# What to work on:
Which lines of the records contain the word "FRITZING"? Copy each one.

# Hardware design source data:
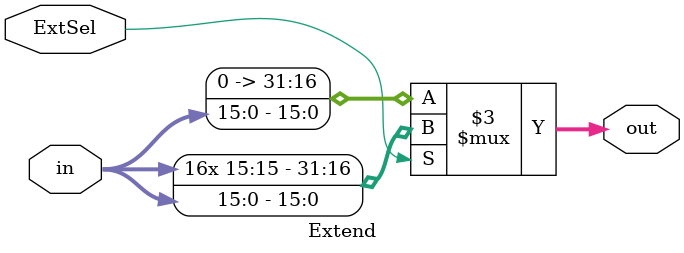
<source format=v>
`timescale 1ns / 1ps


module Extend(
        input [15:0] in,
        input ExtSel,
		output reg [31:0] out);
  
    always @(in or ExtSel) begin
        if(ExtSel)begin
            out <= {{16{in[15]}}, in[15:0]}; // sign-extend£¬addi¡¢slti¡¢lw¡¢sw¡¢beq¡¢bne(beq¡¢bneµÄ×óÒÆÔÚpcÖÐÍê³É)
         end
         else begin
            out <= {{16{0}}, in[15:0]};                  // zero-extend£¬ori¡¢andi
         end
    end
 
endmodule

</source>
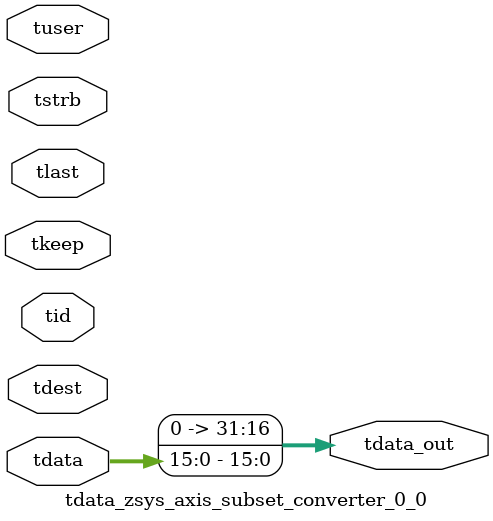
<source format=v>


`timescale 1ps/1ps

module tdata_zsys_axis_subset_converter_0_0 #
(
parameter C_S_AXIS_TDATA_WIDTH = 32,
parameter C_S_AXIS_TUSER_WIDTH = 0,
parameter C_S_AXIS_TID_WIDTH   = 0,
parameter C_S_AXIS_TDEST_WIDTH = 0,
parameter C_M_AXIS_TDATA_WIDTH = 32
)
(
input  [(C_S_AXIS_TDATA_WIDTH == 0 ? 1 : C_S_AXIS_TDATA_WIDTH)-1:0     ] tdata,
input  [(C_S_AXIS_TUSER_WIDTH == 0 ? 1 : C_S_AXIS_TUSER_WIDTH)-1:0     ] tuser,
input  [(C_S_AXIS_TID_WIDTH   == 0 ? 1 : C_S_AXIS_TID_WIDTH)-1:0       ] tid,
input  [(C_S_AXIS_TDEST_WIDTH == 0 ? 1 : C_S_AXIS_TDEST_WIDTH)-1:0     ] tdest,
input  [(C_S_AXIS_TDATA_WIDTH/8)-1:0 ] tkeep,
input  [(C_S_AXIS_TDATA_WIDTH/8)-1:0 ] tstrb,
input                                                                    tlast,
output [C_M_AXIS_TDATA_WIDTH-1:0] tdata_out
);

assign tdata_out = {tdata[15:0]};

endmodule


</source>
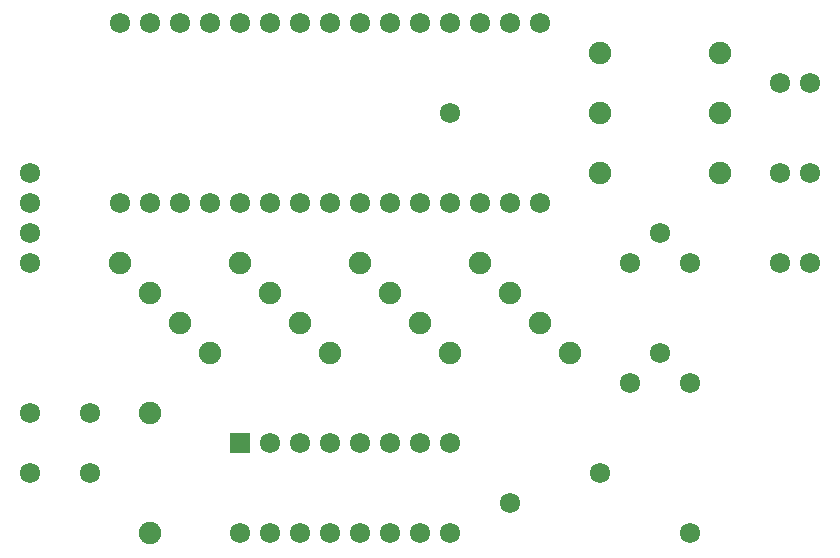
<source format=gtl>
G04 MADE WITH FRITZING*
G04 WWW.FRITZING.ORG*
G04 DOUBLE SIDED*
G04 HOLES PLATED*
G04 CONTOUR ON CENTER OF CONTOUR VECTOR*
%ASAXBY*%
%FSLAX23Y23*%
%MOIN*%
%OFA0B0*%
%SFA1.0B1.0*%
%ADD10C,0.067717*%
%ADD11C,0.075000*%
%ADD12R,0.067716X0.067716*%
%LNCOPPER1*%
G90*
G70*
G54D10*
X658Y1802D03*
X758Y1802D03*
X858Y1802D03*
X958Y1802D03*
X1058Y1802D03*
X1158Y1802D03*
X1258Y1802D03*
X1358Y1802D03*
X1458Y1802D03*
X1558Y1802D03*
X1658Y1802D03*
X1758Y1802D03*
X1858Y1802D03*
X1958Y1802D03*
X2058Y1802D03*
X658Y1202D03*
X758Y1202D03*
X858Y1202D03*
X958Y1202D03*
X1058Y1202D03*
X1158Y1202D03*
X1258Y1202D03*
X1358Y1202D03*
X1458Y1202D03*
X1558Y1202D03*
X1658Y1202D03*
X1758Y1202D03*
X1858Y1202D03*
X1958Y1202D03*
X2058Y1202D03*
G54D11*
X1058Y1002D03*
X658Y1002D03*
G54D10*
X1058Y402D03*
X1058Y102D03*
X1158Y402D03*
X1158Y102D03*
X1258Y402D03*
X1258Y102D03*
X1358Y402D03*
X1358Y102D03*
X1458Y402D03*
X1458Y102D03*
X1558Y402D03*
X1558Y102D03*
X1658Y402D03*
X1658Y102D03*
X1758Y402D03*
X1758Y102D03*
X1058Y402D03*
X1058Y102D03*
X1158Y402D03*
X1158Y102D03*
X1258Y402D03*
X1258Y102D03*
X1358Y402D03*
X1358Y102D03*
X1458Y402D03*
X1458Y102D03*
X1558Y402D03*
X1558Y102D03*
X1658Y402D03*
X1658Y102D03*
X1758Y402D03*
X1758Y102D03*
G54D11*
X1158Y902D03*
X758Y902D03*
X1258Y802D03*
X858Y802D03*
X1358Y702D03*
X958Y702D03*
X1858Y1002D03*
X1458Y1002D03*
X1958Y902D03*
X1558Y902D03*
X2058Y802D03*
X1658Y802D03*
X2158Y702D03*
X1758Y702D03*
G54D10*
X358Y1002D03*
X358Y1102D03*
X358Y1202D03*
X358Y1302D03*
X2458Y1102D03*
X2558Y1002D03*
X2358Y1002D03*
X2358Y602D03*
X2458Y702D03*
X2558Y602D03*
X2258Y302D03*
X1758Y1502D03*
X2958Y1602D03*
X2858Y1602D03*
X2958Y1002D03*
X2858Y1002D03*
X2958Y1302D03*
X2858Y1302D03*
G54D11*
X2258Y1502D03*
X2658Y1502D03*
X2258Y1702D03*
X2658Y1702D03*
X2258Y1302D03*
X2658Y1302D03*
G54D10*
X558Y502D03*
X358Y502D03*
X558Y302D03*
X358Y302D03*
G54D11*
X758Y102D03*
X758Y502D03*
G54D10*
X2558Y102D03*
X1958Y202D03*
G54D12*
X1058Y402D03*
X1058Y402D03*
G04 End of Copper1*
M02*
</source>
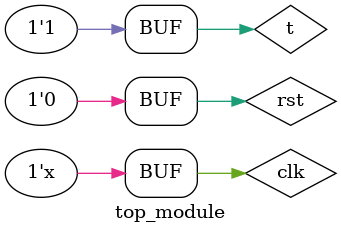
<source format=v>
module top_module ();
    
	reg clk, rst, t;
    wire q;
    
    
    
    tff dut (.clk(clk),
             .reset(rst),
             .t(t), //active-high synchronous reset 
             .q(q));
    
    always #5 clk = ~clk;
    
    initial begin
      clk = 0; rst = 1; t = 0;
      #12 rst = 0; t = 1;    
    end
     
endmodule

</source>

# Task output:
G04 MADE WITH FRITZING*
G04 WWW.FRITZING.ORG*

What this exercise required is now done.